The arrival of winter means many things: family gatherings, cozy fires and warm sweaters and scarves. It also means cold weather, fewer daylight hours, the flu season and travel hazards including bitter cold and snowy and icy roads. In the data center industry, being prepared for winter means businesses should review their strategies for potential outages due to storm-related impacts.

Disaster avoidance and recovery planning is essential for businesses in keeping their data safe and secure – be it on premise, in the cloud or colocation. It ensures that critical people and processes remain operational, minimizes the impact of unplanned events and helps businesses recover more quickly in the event of an impact. Below are some eye-opening statistics that point out the high cost of outages:

  • Outages cost enterprises an astounding $700 billion per year.
  • The cost of an unplanned data center outage is nearly $9,000 per minute.
  • The total cost of a data center outage has increased 38 percent since 2010 to $740,357.

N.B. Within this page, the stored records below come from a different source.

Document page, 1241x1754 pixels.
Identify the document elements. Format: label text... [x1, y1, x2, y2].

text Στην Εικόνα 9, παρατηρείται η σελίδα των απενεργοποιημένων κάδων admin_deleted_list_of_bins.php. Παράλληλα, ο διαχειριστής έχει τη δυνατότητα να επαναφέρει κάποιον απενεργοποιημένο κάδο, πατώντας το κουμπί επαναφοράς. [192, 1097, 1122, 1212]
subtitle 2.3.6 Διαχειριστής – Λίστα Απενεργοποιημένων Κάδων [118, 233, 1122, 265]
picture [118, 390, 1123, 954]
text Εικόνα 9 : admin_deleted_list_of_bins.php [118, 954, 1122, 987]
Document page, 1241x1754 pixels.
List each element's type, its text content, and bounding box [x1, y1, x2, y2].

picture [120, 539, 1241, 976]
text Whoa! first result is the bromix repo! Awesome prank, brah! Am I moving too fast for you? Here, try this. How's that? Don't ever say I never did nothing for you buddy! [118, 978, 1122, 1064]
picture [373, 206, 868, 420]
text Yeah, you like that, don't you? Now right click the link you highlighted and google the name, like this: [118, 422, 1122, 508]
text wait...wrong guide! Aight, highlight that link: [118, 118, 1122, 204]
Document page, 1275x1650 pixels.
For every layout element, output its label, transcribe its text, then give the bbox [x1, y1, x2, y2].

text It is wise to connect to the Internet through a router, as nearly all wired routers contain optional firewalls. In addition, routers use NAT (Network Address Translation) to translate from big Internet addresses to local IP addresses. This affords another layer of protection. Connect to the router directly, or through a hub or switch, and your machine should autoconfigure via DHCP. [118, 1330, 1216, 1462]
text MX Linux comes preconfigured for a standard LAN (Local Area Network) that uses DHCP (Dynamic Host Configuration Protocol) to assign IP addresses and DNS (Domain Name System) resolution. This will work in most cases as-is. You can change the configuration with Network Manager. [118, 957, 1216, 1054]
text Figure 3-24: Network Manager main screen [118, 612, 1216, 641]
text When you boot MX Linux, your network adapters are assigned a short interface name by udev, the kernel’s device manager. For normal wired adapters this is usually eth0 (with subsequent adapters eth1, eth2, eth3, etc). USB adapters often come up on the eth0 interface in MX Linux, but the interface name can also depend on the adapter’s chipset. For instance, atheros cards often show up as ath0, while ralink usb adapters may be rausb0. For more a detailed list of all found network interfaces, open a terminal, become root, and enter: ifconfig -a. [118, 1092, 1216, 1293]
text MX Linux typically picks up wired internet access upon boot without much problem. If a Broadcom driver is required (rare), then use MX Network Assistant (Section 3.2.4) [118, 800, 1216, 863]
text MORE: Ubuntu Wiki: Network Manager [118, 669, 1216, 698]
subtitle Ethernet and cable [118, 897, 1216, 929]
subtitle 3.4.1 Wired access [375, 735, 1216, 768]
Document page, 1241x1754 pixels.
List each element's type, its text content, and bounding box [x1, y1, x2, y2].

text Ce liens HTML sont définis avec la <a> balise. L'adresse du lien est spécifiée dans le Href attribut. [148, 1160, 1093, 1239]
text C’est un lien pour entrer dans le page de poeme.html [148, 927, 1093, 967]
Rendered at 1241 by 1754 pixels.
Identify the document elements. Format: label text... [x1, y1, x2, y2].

Planning for contingencies in the case of storm-related disruptions is only possible if companies know for which contingency they need to plan. One of these contingencies is the data center location – businesses need to know where their IT infrastructure is and assess the potential risks surrounding that location. Once that is determined, they can decide on the elements of their business resiliency strategy that may need attention.  The main question to ask yourself in this area is if the primary and secondary (backup) data centers are far enough apart as to avoid both being impacted by a single event, natural disaster or man-made incident such as train derailment or terrorist attack.

Another way to be prepared for a storm-related disaster is to identify business processes that could be affected by adverse conditions and develop a detailed plan that outlines how to maintain continuous operations through such events. Frequent review and rigorous testing should then be performed to ensure the disaster recovery plan remains aligned with changing business processes and system changes.

Each of CenturyLink’s 60+ data centers employs multiple methods to reduce and even eliminate downtime in the event of a disaster. This planning was especially evident during Superstorm Sandy in 2012, when all 15 CenturyLink data centers in the storm’s path avoided downtime. A big reason for the company’s ability to keep our data centers operating at 100 percent is that they’re built for resiliency and include capabilities designed for business continuity.  More importantly, the operations team has built upon over 20 years of data center management experience to develop comprehensive policies, methods, and procedures that cover not only day-today operation, but pre-event preparation for disasters like hurricanes that provide at least a bit of warning, and clear roles and actions when a major incident occurs so everyone knows what they need to do and with whom to communicate.  Without a well-rehearsed plan, even a minor incident can spin out of control causing much greater business impact than anticipated.